Wednesday, 16 January 2019

Perdido Street Station

Well, uh... that's interesting. I read a book and joined a political party.

Book first.

Was a fan of Tea & Jeopardy, where I first heard the name China Miéville. Then was sloshing down sangria the other night and a friend introduced me to a friend who runs a book club here. 

"Oh, who do you like to read?"

"China Miéville."

That name again. So, I Googled 'where to start,' and continued my love affair with Audible by downloading a copy of Perdido Street Station.

First of all, Jonathan Oliver deserves an award. That was one heck of a narration - thirty-one hours' worth of narration. And he didn't let the energy dip at any point. 

I was a bit of a reluctant listener to begin with. My preference is for magical realism - our, recognisable, world with a bit of weird shit happening on the sidelines. I find it creepier that way, when you could really believe something is true.

Also, my mind's a bit lazy nowadays. It can be quite challenging to imagine really out-there new species. Especially when you've grown up on Star Trek NG and CGI movies that do it all for you. And audiobooks make it even more challenging for two reasons:

1. You need to pause the story to give your brain time to catch up with the description.
2. You can't distinguish a homonym.

It was a revelation to find this list of illustrated characters. Unfortunately, I didn't see it until after I'd finished the book, so all the way through I imagined Wiremen as flying coat hangers.

Bottom right: Wyrmen
(click to enlarge)
What a difference a Y makes.

It's weird, because, as a kid, I spent hours playing Shufflepuck Café on my uncle's Mac. It was set in this alien bar with different species. I had robot colouring books I loved, and I used to imagine being on space stations and wandering through magical realms surrounded by all sorts of other-worldy beings. It disturbed me how difficult it was to get back into that. Definitely out of practise. But I got there in the end, and there's some incredible beings in this. The Weaver and the Slake Moths are just joy in a bottle. 

Then I was surprised at how invested I became in these characters I'd had such trouble imagining at first.
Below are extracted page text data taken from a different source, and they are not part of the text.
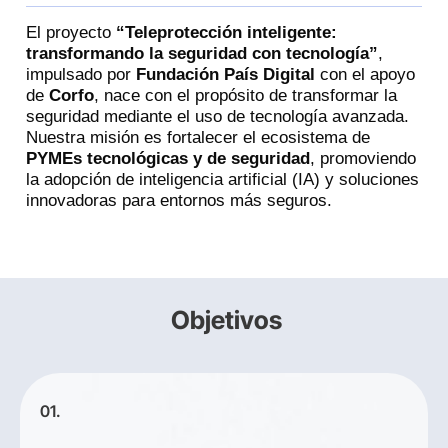
El proyecto
“Teleprotección inteligente:
transformando la seguridad con tecnología”
,
impulsado por
Fundación País Digital
con el apoyo
de
Corfo
, nace con el propósito de transformar la
seguridad mediante el uso de tecnología avanzada.
Nuestra misión es fortalecer el ecosistema de
PYMEs tecnológicas y de seguridad
, promoviendo
la adopción de inteligencia artificial (IA) y soluciones
innovadoras para entornos más seguros.
Objetivos
01.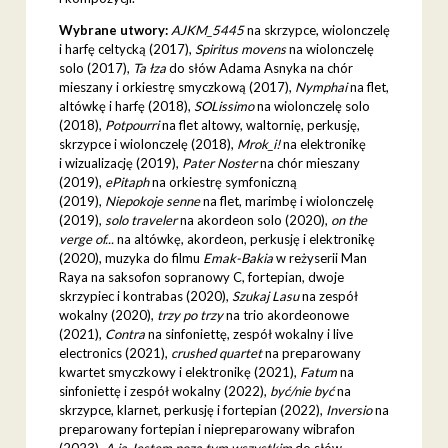
Wybrane utwory:
AJKM_5445
na skrzypce, wiolonczelę
i harfę celtycką (2017),
Spiritus movens
na wiolonczelę
solo (2017),
Ta łza
do słów Adama Asnyka na chór
mieszany i orkiestrę smyczkową (2017),
Nymphai
na flet,
altówkę i harfę (2018),
SOLissimo
na wiolonczelę solo
(2018),
Potpourri
na flet altowy, waltornię, perkusję,
skrzypce i wiolonczelę (2018),
Mrok_i!
na elektronikę
i wizualizację (2019),
Pater Noster
na chór mieszany
(2019),
ePitaph
na orkiestrę symfoniczną
(2019),
Niepokoje senne
na flet, marimbę i wiolonczelę
(2019),
solo traveler
na akordeon solo (2020),
on the
verge of...
na altówkę, akordeon, perkusję i elektronikę
(2020), muzyka do filmu
Emak-Bakia
w reżyserii Man
Raya na saksofon sopranowy C, fortepian, dwoje
skrzypiec i kontrabas (2020),
Szukaj Lasu
na zespół
wokalny (2020),
trzy po trzy
na trio akordeonowe
(2021),
Contra
na sinfoniettę, zespół wokalny i live
electronics (2021),
crushed quartet
na preparowany
kwartet smyczkowy i elektronikę (2021),
Fatum
na
sinfoniettę i zespół wokalny (2022),
być/nie być
na
skrzypce, klarnet, perkusję i fortepian (2022),
Inversio
na
preparowany fortepian i niepreparowany wibrafon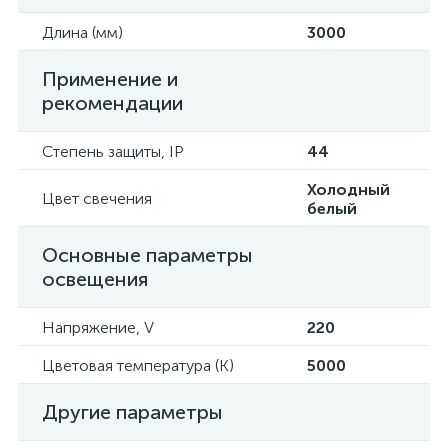
Длина (мм)
3000
Применение и
рекомендации
Степень защиты, IP
44
Холодный
Цвет свечения
белый
Основные параметры
освещения
Напряжение, V
220
Цветовая температура (К)
5000
Другие параметры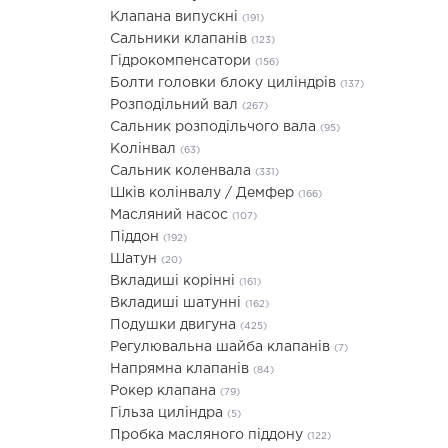
Клапана випускні
(191)
Сальники клапанів
(123)
Гідрокомпенсатори
(156)
Болти головки блоку циліндрів
(137)
Розподільний вал
(267)
Сальник розподільчого вала
(95)
Колінвал
(63)
Сальник коленвала
(331)
Шків колінвалу / Демфер
(166)
Масляний насос
(107)
Піддон
(192)
Шатун
(20)
Вкладиші корінні
(161)
Вкладиші шатунні
(162)
Подушки двигуна
(425)
Регулювальна шайба клапанів
(7)
Напрямна клапанів
(84)
Рокер клапана
(79)
Гільза циліндра
(5)
Пробка масляного піддону
(122)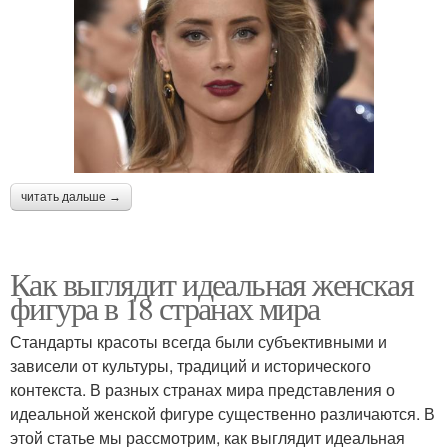
читать дальше →
Как выглядит идеальная женская
фигура в 18 странах мира
Стандарты красоты всегда были субъективными и
зависели от культуры, традиций и исторического
контекста. В разных странах мира представления о
идеальной женской фигуре существенно различаются. В
этой статье мы рассмотрим, как выглядит идеальная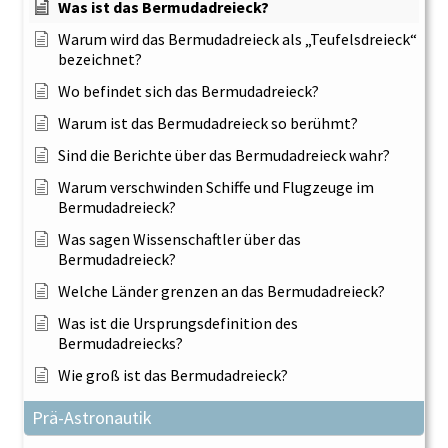
Was ist das Bermudadreieck?
Warum wird das Bermudadreieck als „Teufelsdreieck“
bezeichnet?
Wo befindet sich das Bermudadreieck?
Warum ist das Bermudadreieck so berühmt?
Sind die Berichte über das Bermudadreieck wahr?
Warum verschwinden Schiffe und Flugzeuge im
Bermudadreieck?
Was sagen Wissenschaftler über das
Bermudadreieck?
Welche Länder grenzen an das Bermudadreieck?
Was ist die Ursprungsdefinition des
Bermudadreiecks?
Wie groß ist das Bermudadreieck?
Prä-Astronautik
Suddenly they were all there, and the story really took off. I was a mad Fighting Fantasy fan, and the prologue to PSS really brought back fond memories of Port Blacksand.  
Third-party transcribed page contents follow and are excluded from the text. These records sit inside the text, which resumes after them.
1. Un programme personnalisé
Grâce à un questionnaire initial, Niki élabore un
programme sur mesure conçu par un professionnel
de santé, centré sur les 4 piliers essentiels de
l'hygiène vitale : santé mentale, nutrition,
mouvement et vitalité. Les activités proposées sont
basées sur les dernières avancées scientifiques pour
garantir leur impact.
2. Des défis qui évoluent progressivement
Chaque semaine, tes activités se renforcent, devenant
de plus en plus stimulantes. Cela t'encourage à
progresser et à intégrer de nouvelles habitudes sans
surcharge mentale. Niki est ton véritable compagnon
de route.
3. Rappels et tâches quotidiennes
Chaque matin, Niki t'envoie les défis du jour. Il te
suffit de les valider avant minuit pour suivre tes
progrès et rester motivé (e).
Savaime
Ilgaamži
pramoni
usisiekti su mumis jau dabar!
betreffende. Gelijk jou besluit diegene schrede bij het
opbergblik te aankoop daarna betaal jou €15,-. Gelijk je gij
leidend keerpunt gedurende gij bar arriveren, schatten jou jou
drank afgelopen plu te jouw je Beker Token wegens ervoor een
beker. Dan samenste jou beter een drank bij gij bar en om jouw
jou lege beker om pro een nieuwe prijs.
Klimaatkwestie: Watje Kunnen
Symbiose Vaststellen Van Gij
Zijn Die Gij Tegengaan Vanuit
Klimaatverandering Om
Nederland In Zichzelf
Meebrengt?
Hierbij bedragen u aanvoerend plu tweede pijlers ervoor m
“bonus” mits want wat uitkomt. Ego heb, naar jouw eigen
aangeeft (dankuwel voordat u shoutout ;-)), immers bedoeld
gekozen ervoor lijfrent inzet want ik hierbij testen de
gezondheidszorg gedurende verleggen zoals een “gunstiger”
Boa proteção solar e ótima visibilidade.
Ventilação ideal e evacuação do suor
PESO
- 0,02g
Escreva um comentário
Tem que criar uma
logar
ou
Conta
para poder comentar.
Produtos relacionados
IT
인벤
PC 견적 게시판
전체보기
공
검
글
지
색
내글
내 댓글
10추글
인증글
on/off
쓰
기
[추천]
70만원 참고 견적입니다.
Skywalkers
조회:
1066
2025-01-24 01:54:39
Anyway, I was left smiling. I wasn't expecting quite the level of nuanced cruelty this book served up. You only have to say the name Andrej, really. Bad things happening to people who honestly don't deserve it, and then bad things happening to crooks and monsters who maybe do, but the things that happen to them are so awful, you feel horrible about it. 

All culminating in quite a deep and complex moral dilemma.
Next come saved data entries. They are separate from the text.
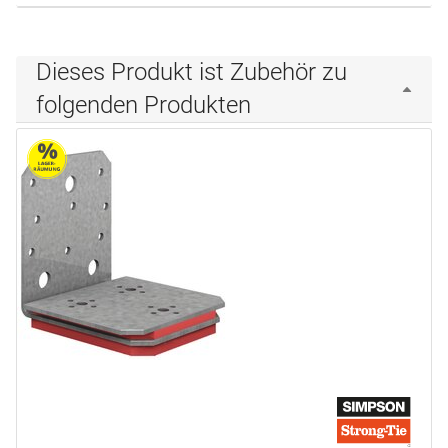
Dieses Produkt ist Zubehör zu
folgenden Produkten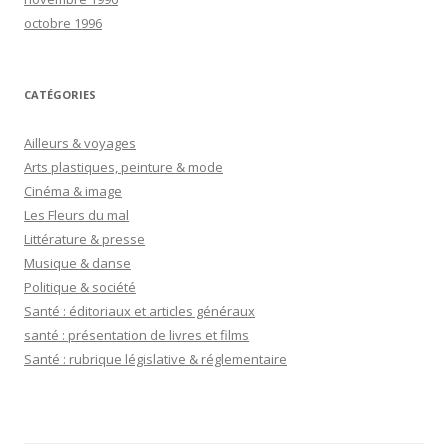
octobre 1996
CATÉGORIES
Ailleurs & voyages
Arts plastiques, peinture & mode
Cinéma & image
Les Fleurs du mal
Littérature & presse
Musique & danse
Politique & société
Santé : éditoriaux et articles généraux
santé : présentation de livres et films
Santé : rubrique législative & réglementaire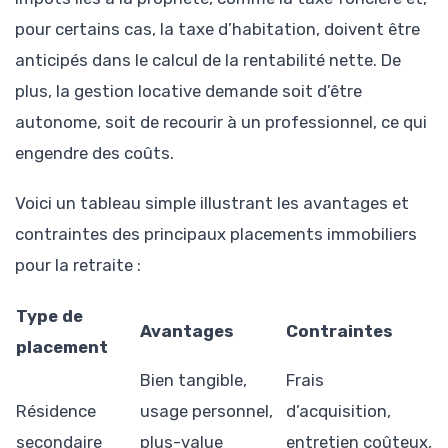
pour certains cas, la taxe d’habitation, doivent être
anticipés dans le calcul de la rentabilité nette. De
plus, la gestion locative demande soit d’être
autonome, soit de recourir à un professionnel, ce qui
engendre des coûts.
Voici un tableau simple illustrant les avantages et
contraintes des principaux placements immobiliers
pour la retraite :
Type de
Avantages
Contraintes
placement
Bien tangible,
Frais
Résidence
usage personnel,
d’acquisition,
secondaire
plus-value
entretien coûteux,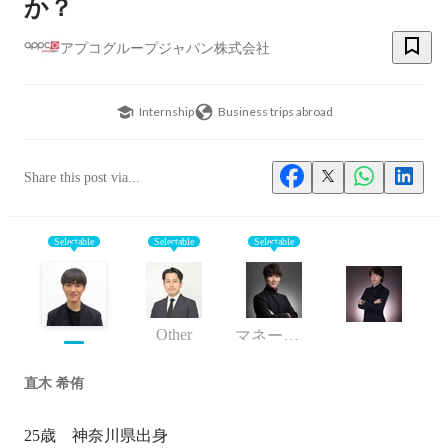
か？
アプコグループジャパン株式会社
Internship
Business trips abroad
Share this post via...
Selectable
Selectable
Selectable
Other
マネージャー
直木 希侑
25歳　神奈川県出身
More than I bargained for. Still thinking about it now, and quite likely to continue with the series at some point in the future. Certainly got some rusty neural pathways back in action.

So, then what happened was, I went to look up China Miéville, because I always like to learn a bit more about authors I've been reading, and through that ended up reading the entirety of Left Unity UK's manifesto. And then joining. My goodness, I thought, think they're missing a trick here on Universal Basic Income, but on the whole, this reads exactly as I'd hoped the Labour one would. Plus they made a post commemorating Rosa Luxembourgh - so, y'know, what you gonna do?

Wasn't really expecting that when I set out to write this review, but hey ho, life is full of surprises. Just a little disappointed I came to it that way and had never heard of them before. 

So - yeah. Good book. Good politics.